Unlocking Agentic RL Training for GPT-OSS: A Practical Retrospective
A Hugging Face blog post authored by LinkedIn describes practical lessons from implementing reinforcement learning training for agentic open-source GPT-class models. The retrospective covers engineering and algorithmic challenges encountered when applying RL to agentic workflows. As a tier-2 source with no body content available, the depth and specific findings cannot be fully assessed, but the topic sits at the intersection of agentic systems and RLHF/RL training pipelines.
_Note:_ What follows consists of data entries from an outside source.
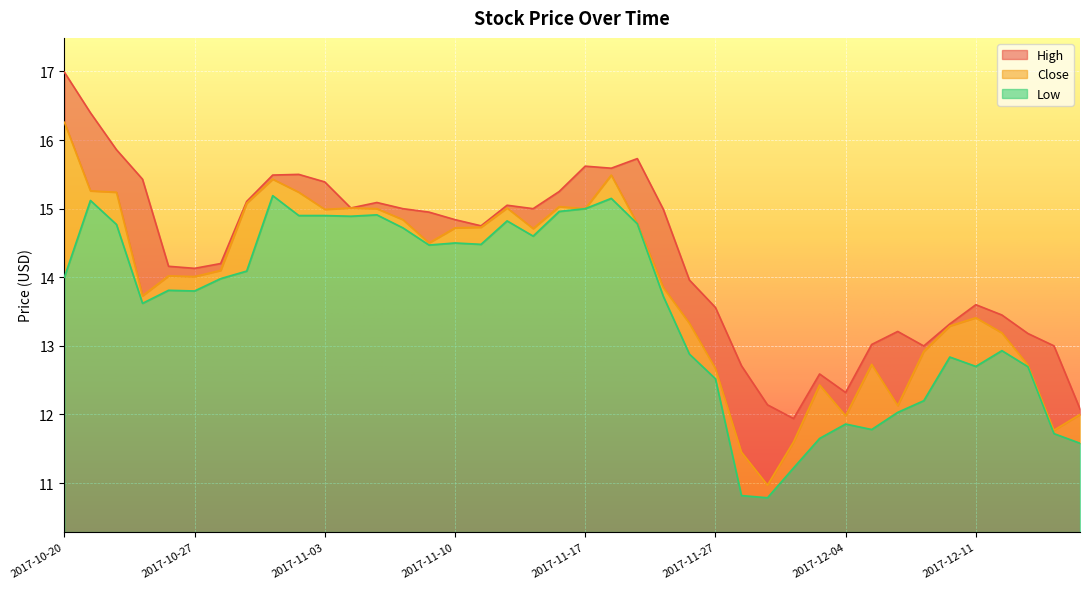

Does the chart display data point markers on the line(s)?

No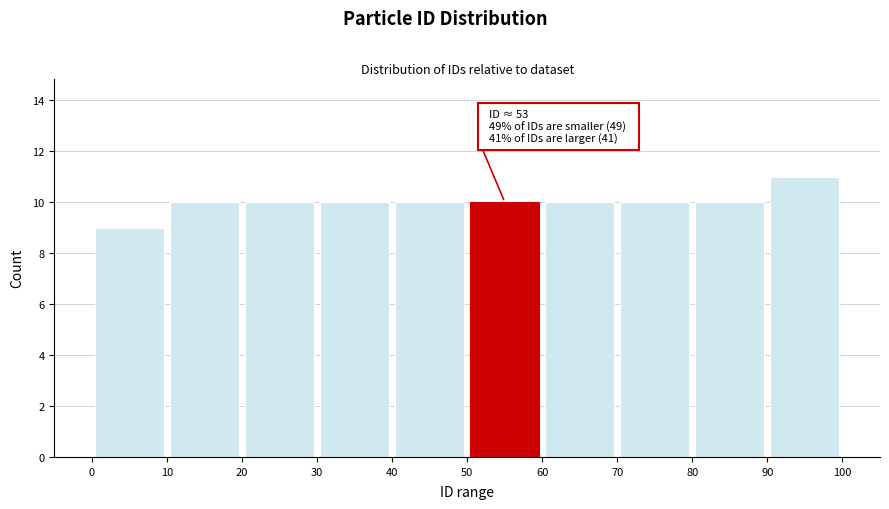

Which range on the x-axis has the tallest bar?

90 to 100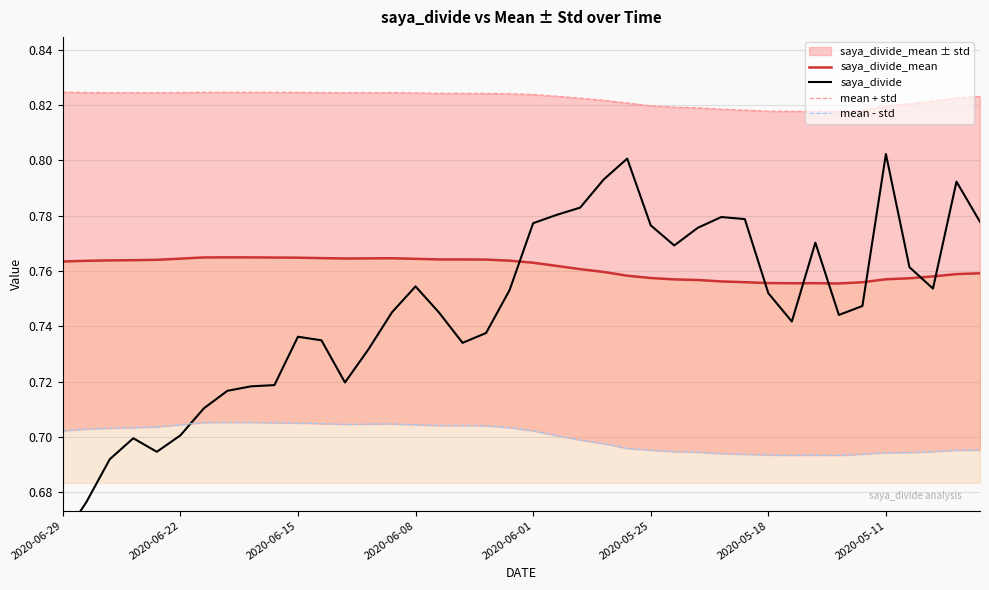

Which series has the widest spread of values?

saya_divide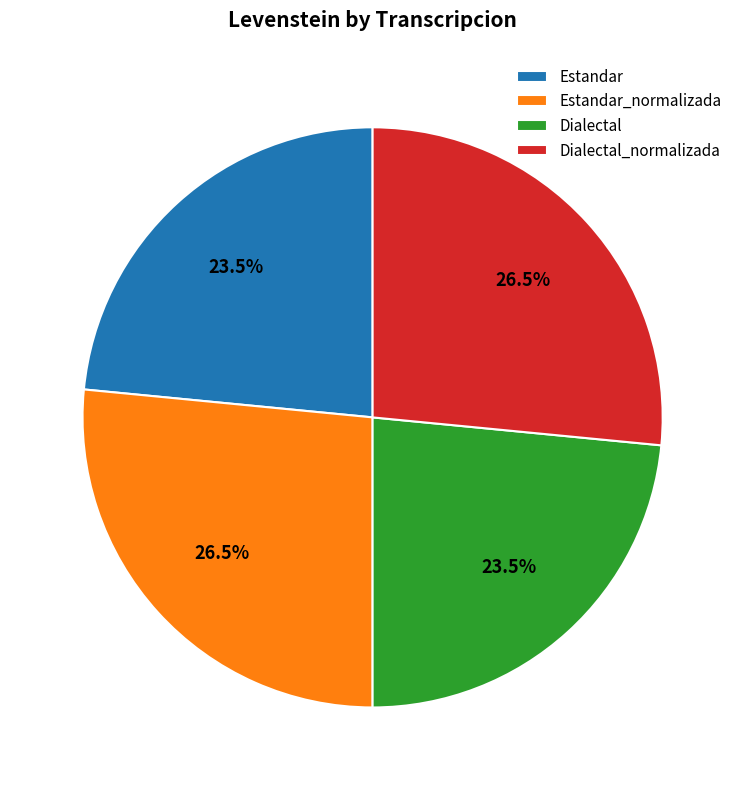

What percentage is NOT represented by Estandar?

76.5%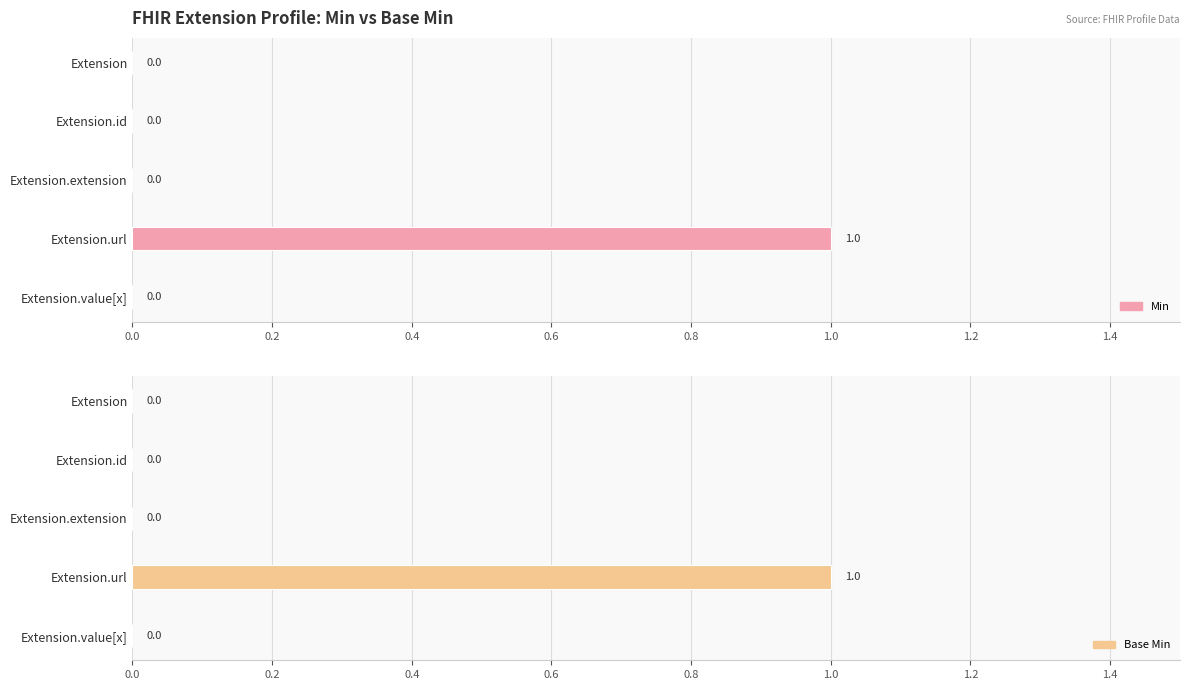

The value of Base Min at 0.0 is 0. True or false?

False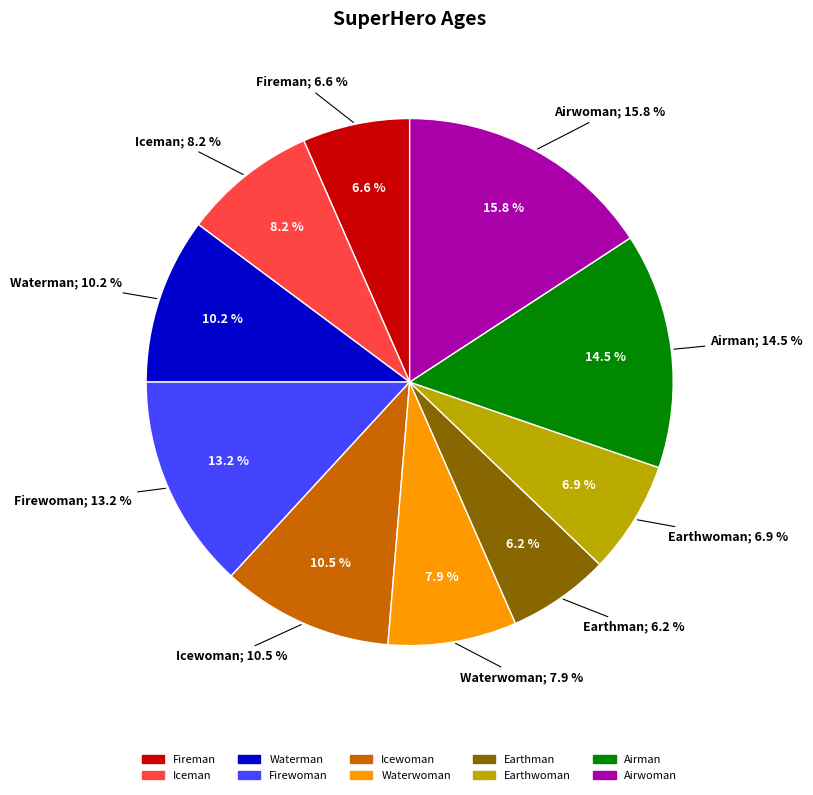

Between Airman and Fireman, which is larger?

Airman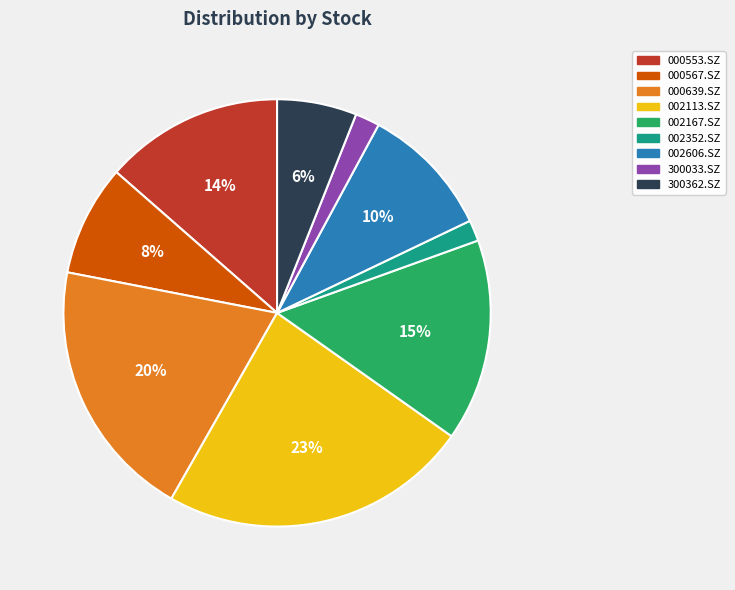

The 000553.SZ slice represents 14% of the pie. True or false?

True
GLM-5.1 Open-Weights Model Targets Long-Running Agentic Tasks; Andrew Ng on Coding Agent Acceleration by Software Domain
Z.ai released GLM-5.1, an open-weights mixture-of-experts LLM (754B total / 40B active parameters) designed for sustained agentic coding tasks lasting up to eight hours, featuring iterative planning-execution-evaluation loops with thousands of tool calls. The model claims top open-weights performance on Artificial Analysis Intelligence Index and SWE-Bench Pro, available under MIT license via HuggingFace. The accompanying editorial by Andrew Ng offers a tiered framework for how much coding agents accelerate different software work categories—frontend most, then backend, infrastructure, and research least—with practical implications for team organization. A secondary item references data-center opposition and LLM helpfulness failure modes.
OpenThoughts-Agent: Open data curation pipeline for broadly capable agentic models
The OpenThoughts-Agent (OT-Agent) project releases a fully open data curation pipeline for training agentic language models, addressing the gap left by prior efforts (SWE-Smith, SERA, Nemotron-Terminal) that target single benchmarks. The team conducts over 100 controlled ablation experiments and assembles a 100K-example training set, fine-tuning Qwen3-32B to achieve 44.8% average accuracy across seven agentic benchmarks — a 3.9 percentage point improvement over the strongest existing open agentic model (Nemotron-Terminal-32B at 40.9%). Training data, pipeline, experimental data, and models are publicly released at openthoughts.ai.
PEEU method enables 7B GUI agent to outperform 32B model on web task planning
Researchers introduce PEEU (Planning Experience Exploration and Utilization), a training approach for small open-source multimodal LLMs that autonomously explores GUI environments to collect hindsight experience and synthesizes high-level training data for task planning. A 7B model trained with PEEU achieves 30.6% accuracy on real-world benchmarks, outperforming Qwen2.5-VL-32B. The paper also proposes TDHAF, a hierarchical analysis framework revealing that high-level task training yields stronger out-of-distribution generalization than mastering low-level atomic skills alone.